Since 1990, several studies have firmly established that children of entrepreneurs are two to three times more likely to launch a company than are kids of traditional salary earners. But researchers continue to try to understand why. A recent study conducted by professors at two business schools-Edward Mungai, dean of the Strathmore Business School in Nairobi, Kenya, and S. Ramakrishna Velamuri, an associate professor of entrepreneurship at the China Europe International Business School in Shanghai-may shed some light on the subject. The researchers found that kids who were young adults (18 to 21) when their parents ran companies seemed to be most influenced by Mom's or Dad's choice of career path. The research also confirms that parents who fail in a business seem to act as "negative role models," making their kids significantly less likely to launch a company.

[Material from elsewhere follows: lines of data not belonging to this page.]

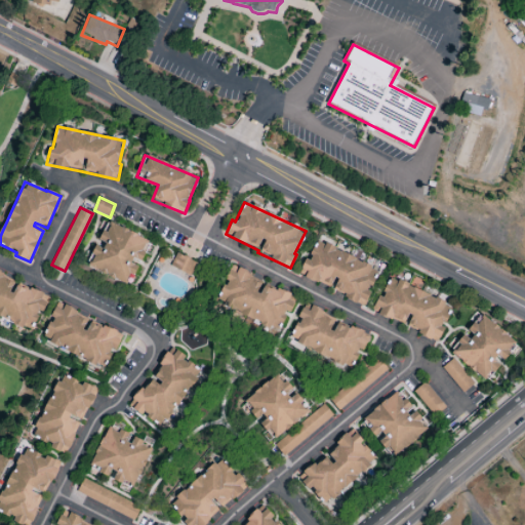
[(148,240),(108,221),(97,243),(96,243),(86,266),(128,285),(138,264),(137,263),(148,240)]
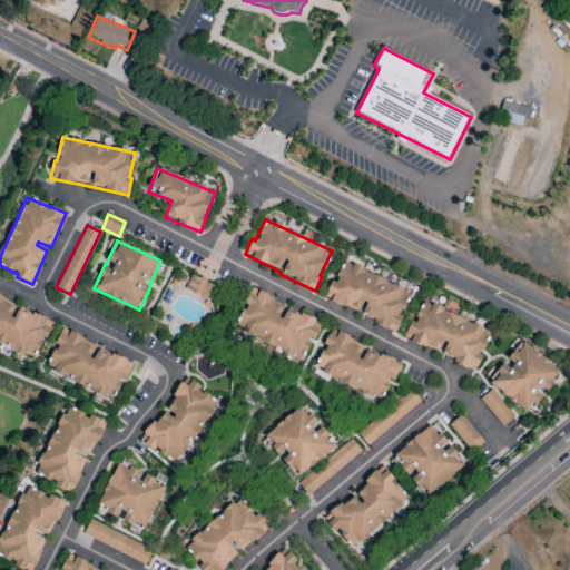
[(345,259),(334,282),(332,281),(324,296),(359,315),(359,314),(394,333),(402,317),(399,315),(410,294),(345,259)]
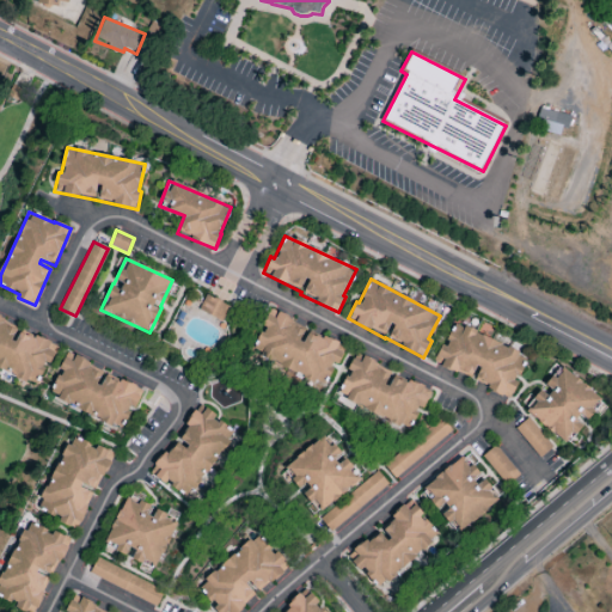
[(222,320),(228,304),(204,295),(199,311),(222,320)]
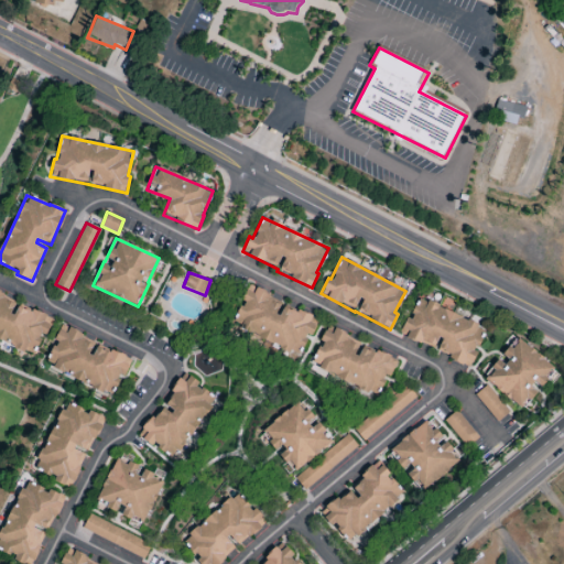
[(231,331),(301,350),(306,335),(310,336),(315,316),(281,306),(283,300),(246,289),(242,302),(240,301),(231,331)]
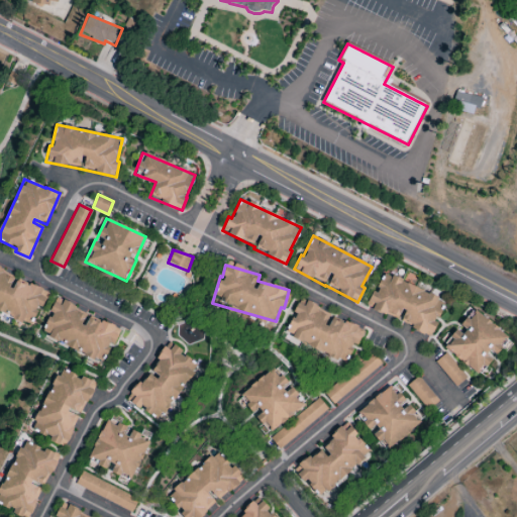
[(0,311),(22,323),(24,319),(31,322),(39,307),(40,308),(48,295),(17,278),(16,278),(0,269),(0,311)]
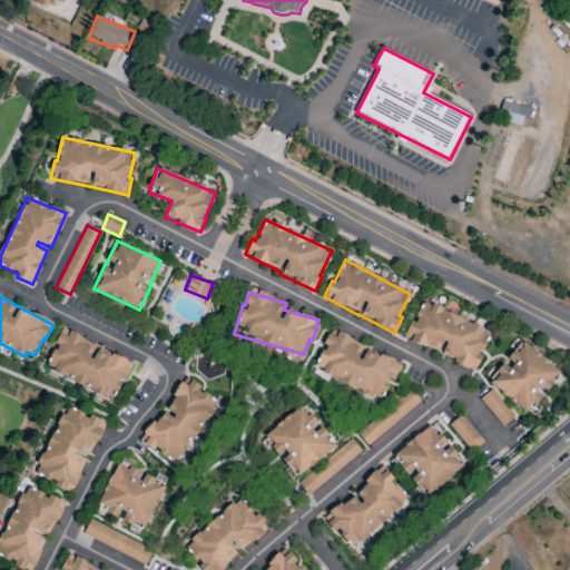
[(403,337),(441,353),(439,356),(475,371),(481,356),(479,355),(490,330),(422,302),(414,323),(410,322),(403,337)]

But this was mainly true for older kids who had seen a parent's business crumble. Younger children were not as affected.
The researchers plumbed the Panel Study of Income Dynamics, a longitudinal data set run by the University of Michigan that has followed nearly 8,000 representative U.S. families since 1968. First, they identified people who left traditional jobs to become self-employed. Using the family income data, the researchers determined how the businesses fared in subsequent years. They looked for signs of a start-up gone bad: founders who were later unemployed, left the business after suffering losses, or reentered the traditional work force at a lower wage. Next, they looked at the kids of these entrepreneurs and determined how old they were when their parents ran companies. Researchers then examined whether the children ultimately became self-employed themselves. (Because detailed data was available about heads of households, who were mostly male, the study looked at only male children.)
Business failures are traumatic, and it's no surprise that kids who watch their parents go through one might conclude that a more stable job is the way to go. The more important finding relates to age. If 18- to 21-year-olds are the most impressionable when it comes to their parents' businesses, there's reason to believe that age group would be highly receptive to entrepreneurial education, say the study's authors. Mungai and Velamuri propose that universities offer these programs to undergraduate students of all disciplines.